Are business expenses 100% tax deductible? ›

Office equipment, such as computers, printers and scanners are 100 percent deductible. Business travel and its associated costs, like car rentals, hotels, etc. is 100 percent deductible. Gifts to clients and employees are 100 percent deductible, up to $25 per person per year.

What is the best month to start a business for tax purposes? ›

Whether you're already operating a business or simply launching a new venture, there are a few key benefits to officially starting your company in January. In addition to the legal protection that registering as an LLC or corporation provides, filing in January can help to simplify your taxes for the coming year.

How much taxes should I save for small business? ›

Tax obligations vary from one business to another, but a good rule of thumb is to save 30% to 40% of your business income for taxes. This should ensure that you have enough to cover your quarterly taxes. You can work with your accountant to determine if you need to save more or if you can get away with saving less.

What is the best business formation for taxes? ›

Forming an S corporation or electing for an LLC to be taxed as an S corporation may help a business owner save on self-employment taxes. An S corporation generally cannot have more than 100 shareholders, must have only one class of stock and can only have U.S. residents and certain trusts as shareholders.
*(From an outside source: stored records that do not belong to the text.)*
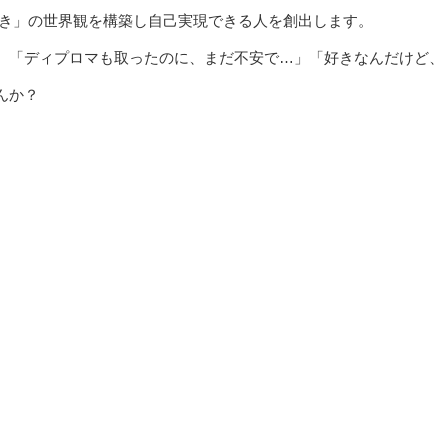
好き」の世界観を構築し自己実現できる人を創出します。
。「ディプロマも取ったのに、まだ不安で…」「好きなんだけど、
んか？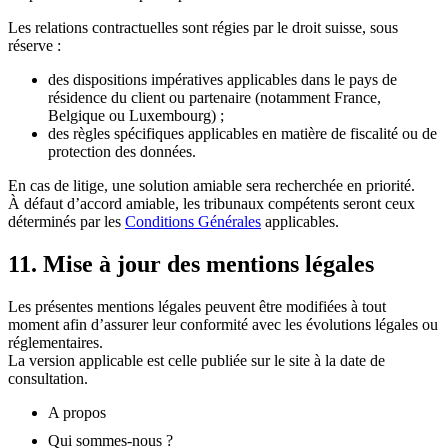
Les relations contractuelles sont régies par le droit suisse, sous
réserve :
des dispositions impératives applicables dans le pays de
résidence du client ou partenaire (notamment France,
Belgique ou Luxembourg) ;
des règles spécifiques applicables en matière de fiscalité ou de
protection des données.
En cas de litige, une solution amiable sera recherchée en priorité.
À défaut d’accord amiable, les tribunaux compétents seront ceux
déterminés par les
Conditions Générales
applicables.
11. Mise à jour des mentions légales
Les présentes mentions légales peuvent être modifiées à tout
moment afin d’assurer leur conformité avec les évolutions légales ou
réglementaires.
La version applicable est celle publiée sur le site à la date de
consultation.
A propos
Qui sommes-nous ?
What Cannot be written as a business expense? ›

Personal expenses

That might include the cost of haircuts and grooming or of your work attire (with the exception of specific branded uniforms or safety wear). Your personal cell phone, home improvements unrelated to business, groceries, and household supplies are also non-deductible expenses.

Does IRS ask for proof of business expenses? ›

You generally must have documentary evidence, such as receipts, canceled checks, or bills, to support your expenses.
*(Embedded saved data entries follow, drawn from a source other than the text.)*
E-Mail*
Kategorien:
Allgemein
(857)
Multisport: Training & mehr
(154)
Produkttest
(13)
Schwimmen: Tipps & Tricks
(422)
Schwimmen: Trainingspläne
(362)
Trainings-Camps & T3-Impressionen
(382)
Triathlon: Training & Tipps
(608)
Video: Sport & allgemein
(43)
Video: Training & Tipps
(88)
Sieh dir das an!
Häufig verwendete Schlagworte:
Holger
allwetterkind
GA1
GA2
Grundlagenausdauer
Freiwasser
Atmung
Which expenses Cannot be claimed as deduction from business income? ›

There are other expense types that are not business deductible, such as lobbying, political donations, and, of course, any illegal activity. Most other costs are deductible.

How much income can a small business make without paying taxes? ›

You must file a return if you earn $400 or more in net earnings from your business. Net earnings equal taxable business income minus allowable business deductions.
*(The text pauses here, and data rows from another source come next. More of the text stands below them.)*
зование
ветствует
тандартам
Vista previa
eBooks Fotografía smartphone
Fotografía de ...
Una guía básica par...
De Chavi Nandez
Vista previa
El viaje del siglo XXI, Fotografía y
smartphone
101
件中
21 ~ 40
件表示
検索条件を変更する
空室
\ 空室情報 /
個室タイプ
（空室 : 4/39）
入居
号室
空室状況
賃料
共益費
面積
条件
Will I get a tax refund if my business loses money? ›

If you open a company in the US, you'll have to pay business taxes. Getting a refund is possible if your business loses money. However, if your business has what is classified as an extraordinary loss, you could even get a refund for all or part of your tax liabilities from the previous year.

How long can a small business go without filing taxes? ›

This being said, how long can a small business go without filing taxes? In most cases, a small business with no employees and has filed income tax returns in the past must file its annual return within three years of the original due date.

What is the best tax option for an LLC? ›

If the LLC has just one member, that owner can choose to be taxed as either a disregarded entity ( and pay business tax on their individual return) or an S Corporation to avoid double taxation. If it has multiple members, it can choose either partnership or S corporation taxation.

How does LLC reduce personal taxes? ›

The key concept associated with the taxation of an LLC is pass-through. This describes the way the LLC's earnings can be passed straight through to the owner or owners, without having to pay corporate federal income taxes first. Sole proprietorships and partnerships also pay taxes as pass-through entities.

What expenses can an LLC deduct? ›

Possible expenses include services such as marketing consultants, labor force training, travel, and advertising. Organizing the business. If your LLC has at least two members then you can deduct these expenses related to organizing your business, such as the legal services and state fees involved in forming the LLC.

What can a single member LLC write off on taxes? ›

Yes, single-member LLCs can write off a variety of business expenses. This includes some startup costs, home office expenses, business and health insurance premiums, and other business-related expenses.